Take the Sicily data example in sec 2.8 of Frank’s online book which uses spline terms in time:
library(rms)
getHdata(sicily)
d <- sicily
dd <- datadist(d); options(datadist='dd')
f <- Glm(aces ~ offset(log(stdpop)) + rcs(time, 6), data=d, family='poisson')
Suppose, we want to use AIC to guide the number of knots:
results <- data.frame(knots = integer(), AIC = numeric())
# Loop
for (k in 3:15) {
model <- Glm(aces ~ offset(log(stdpop)) + rcs(time, k), data = d, family = poisson)

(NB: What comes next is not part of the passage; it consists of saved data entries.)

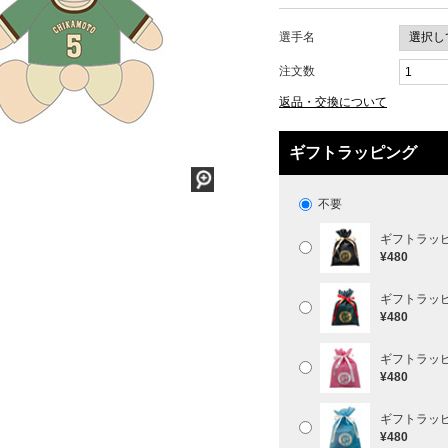
選手名
注文数
返品・交換について
ギフトラッピング
不要
ギフトラッ
¥480
ギフトラッ
¥480
ギフトラッ
¥480
ギフトラッ
¥480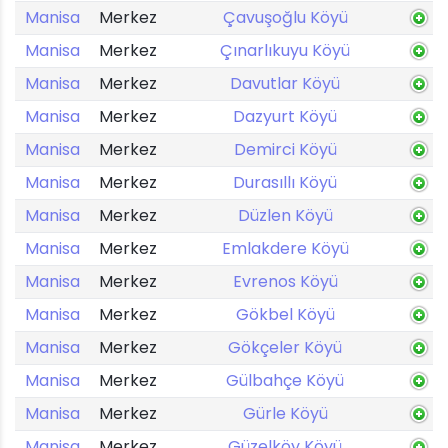
Manisa
Merkez
Çavuşoğlu Köyü
Manisa
Merkez
Çınarlıkuyu Köyü
Manisa
Merkez
Davutlar Köyü
Manisa
Merkez
Dazyurt Köyü
Manisa
Merkez
Demirci Köyü
Manisa
Merkez
Durasıllı Köyü
Manisa
Merkez
Düzlen Köyü
Manisa
Merkez
Emlakdere Köyü
Manisa
Merkez
Evrenos Köyü
Manisa
Merkez
Gökbel Köyü
Manisa
Merkez
Gökçeler Köyü
Manisa
Merkez
Gülbahçe Köyü
Manisa
Merkez
Gürle Köyü
Manisa
Merkez
Güzelköy Köyü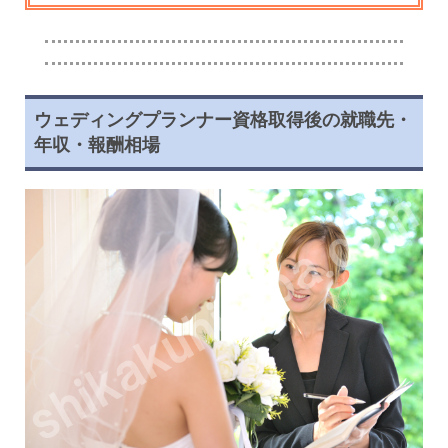
ウェディングプランナー資格取得後の就職先・
年収・報酬相場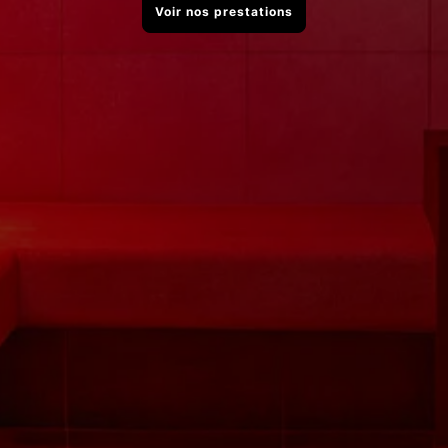
Voir nos prestations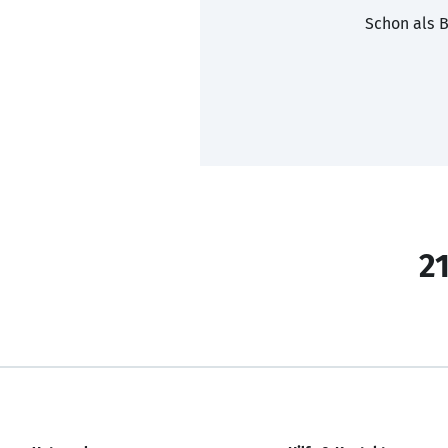
Schon als B
21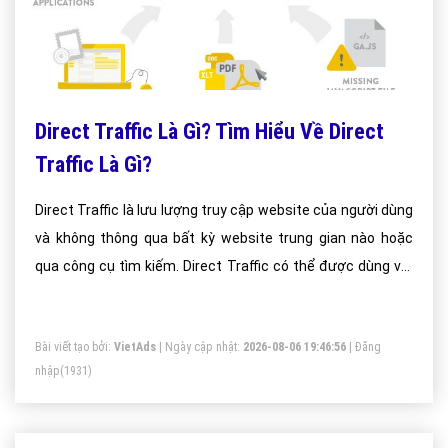
Direct Traffic Là Gì? Tìm Hiểu Về Direct
Traffic Là Gì?
Direct Traffic là lưu lượng truy cập website của người dùng
và không thông qua bất kỳ website trung gian nào hoặc
qua công cụ tìm kiếm. Direct Traffic có thể được dùng với
nghĩa là truy cập trực tiếp. Như vậy, bất kỳ một truy cập nào
của người dùng có thể là một Direct Traffic hoặc Non-
Bài viết tạo bởi:
VietAds
| Ngày cập nhật:
2026-08-06 19:46:56
|
Đăng
Direct Traffic.
nhập
(1931)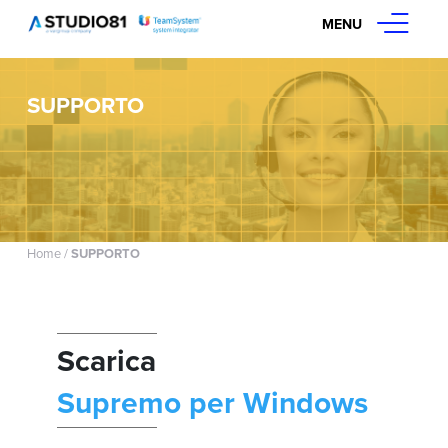
MENU
SUPPORTO
Home
/
SUPPORTO
Scarica
Supremo per Windows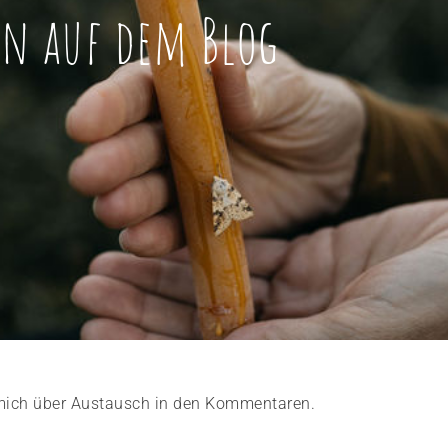
n auf dem Blog
e mich über Austausch in den Kommentaren.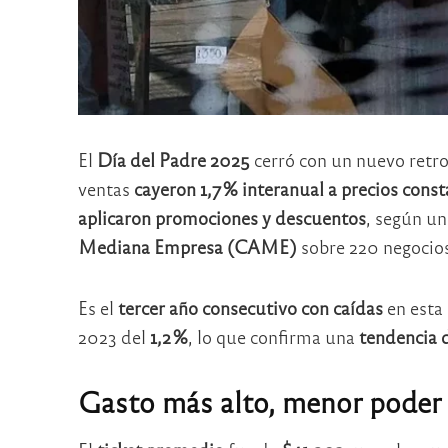
El
Día del Padre 2025
cerró con un nuevo retro
ventas
cayeron 1,7 % interanual a precios cons
aplicaron promociones y descuentos
, según un
Mediana Empresa (CAME)
sobre 220 negocios 
Es el
tercer año consecutivo con caídas
en esta 
2023 del
1,2 %
, lo que confirma una
tendencia 
Gasto más alto, menor poder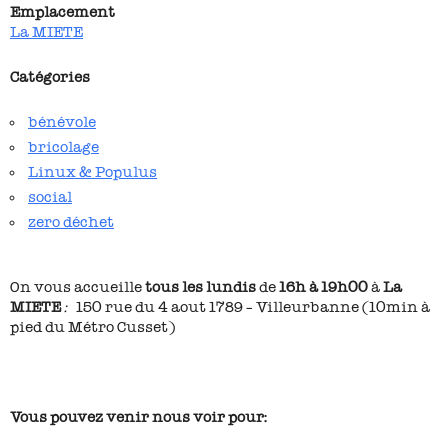
Emplacement
La MIETE
Catégories
bénévole
bricolage
Linux & Populus
social
zero déchet
On vous accueille
tous les lundis
de
16h à 19h00
à
La
MIETE
:
150 rue du 4 aout 1789 – Villeurbanne (10min à
pied du Métro Cusset)
Vous pouvez venir nous voir pour: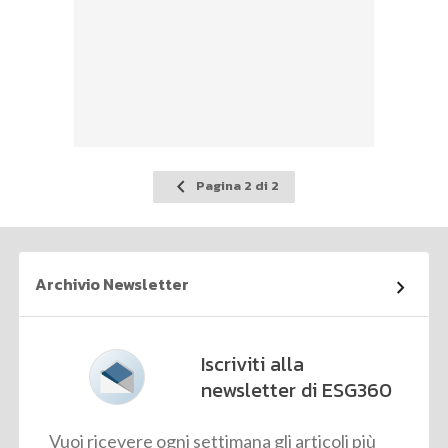
Pagina
Pagina 2 di 2
precedente
Archivio Newsletter
Iscriviti alla
newsletter di ESG360
Vuoi ricevere ogni settimana gli articoli più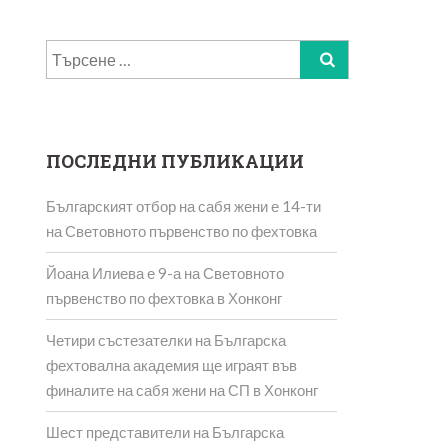
Търсене
за:
ПОСЛЕДНИ ПУБЛИКАЦИИ
Българският отбор на сабя жени е 14-ти
на Световното първенство по фехтовка
Йоана Илиева е 9-а на Световното
първенство по фехтовка в Хонконг
Четири състезателки на Българска
фехтовална академия ще играят във
финалите на сабя жени на СП в Хонконг
Шест представители на Българска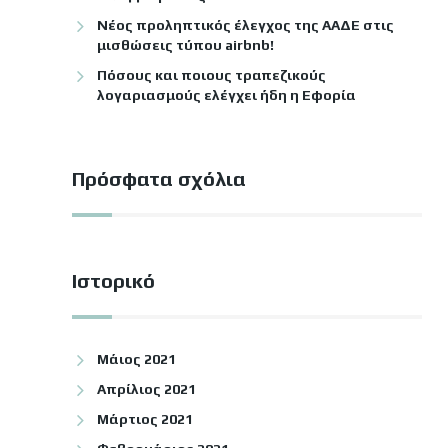
Νέος προληπτικός έλεγχος της ΑΑΔΕ στις
μισθώσεις τύπου airbnb!
Πόσους και ποιους τραπεζικούς
λογαριασμούς ελέγχει ήδη η Εφορία
Πρόσφατα σχόλια
Ιστορικό
Μάιος 2021
Απρίλιος 2021
Μάρτιος 2021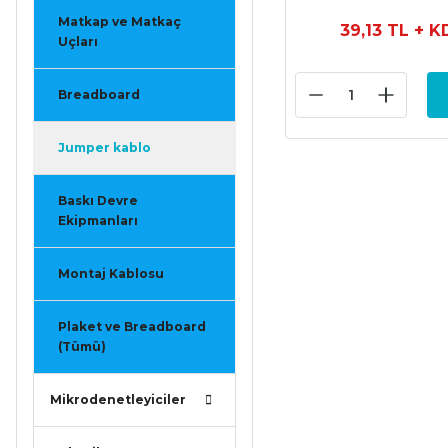
Matkap ve Matkaç
39,13 TL
+ K
Uçları
Breadboard
Jumper kablo
Baskı Devre
Ekipmanları
Montaj Kablosu
Plaket ve Breadboard
(Tümü)
Mikrodenetleyiciler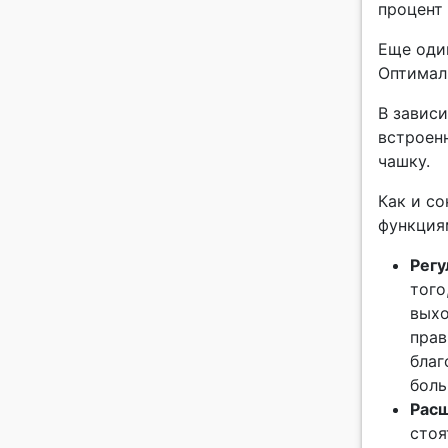
процент 
Еще оди
Оптималь
В зависи
встроен
чашку.
Как и с
функция
Регу
того
выхо
прав
благ
боль
Расш
стоя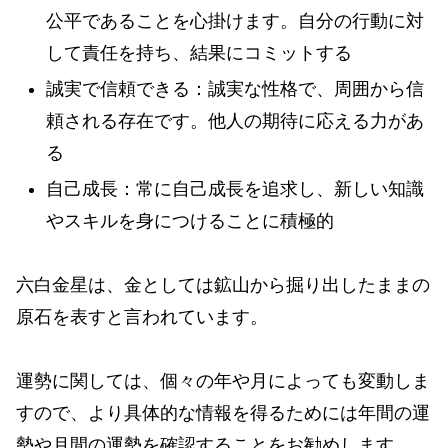
公平であることを心掛けます。自分の行動に対
して責任を持ち、結果にコミットする
誠実で信頼できる：誠実な性格で、周囲から信
頼される存在です。他人の期待に応える力があ
る
自己成長：常に自己成長を追求し、新しい知識
やスキルを身につけることに積極的
六白金星は、金としては鉱山から掘り出したままの
原石を表すと言われています。
運勢に関しては、個々の年や月によっても変動しま
すので、より具体的な情報を得るためには年間の運
勢や月間の運勢を確認することをお勧めします。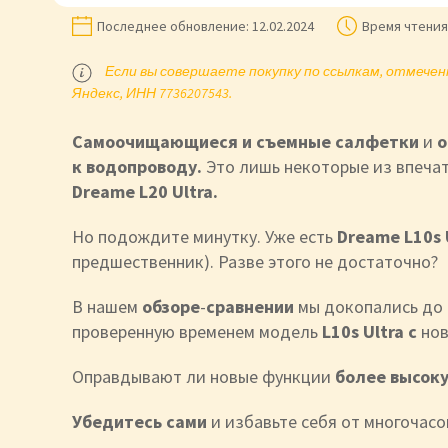
Последнее обновление:
12.02.2024
Время чтения
Если вы совершаете покупку по ссылкам, отмеченн
Яндекс, ИНН 7736207543.
Самоочищающиеся и съемные салфетки
и
о
к водопроводу.
Это лишь некоторые из впеча
Dreame L20 Ultra.
Но подождите минутку. Уже есть
Dreame L10s 
предшественник). Разве этого не достаточно?
В нашем
обзоре
-
сравнении
мы докопались до 
проверенную временем модель
L10s Ultra с
но
Оправдывают ли новые функции
более высок
Убедитесь сами
и избавьте себя от многочасо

results <- rbind(results, data.frame(knots = k, AIC = model$aic))
}
print(results)
print(results)
knots AIC
1 3 738.8582
2 4 721.0086
3 5 717.3928
4 6 721.5237
5 7 691.9370
6 8 682.5756
7 9 684.5746
8 10 682.2653
9 11 655.3435
10 12 652.2580
11 13 644.5240
12 14 636.9575
13 15 642.1793
In this case it takes 14 knots to minimize AIC. I come across some version of this issue almost every time I work with splines of time. So my question: besides sample size/EPV considerations, when using splines with time, are there any heuristics or guidance on how many knots to use?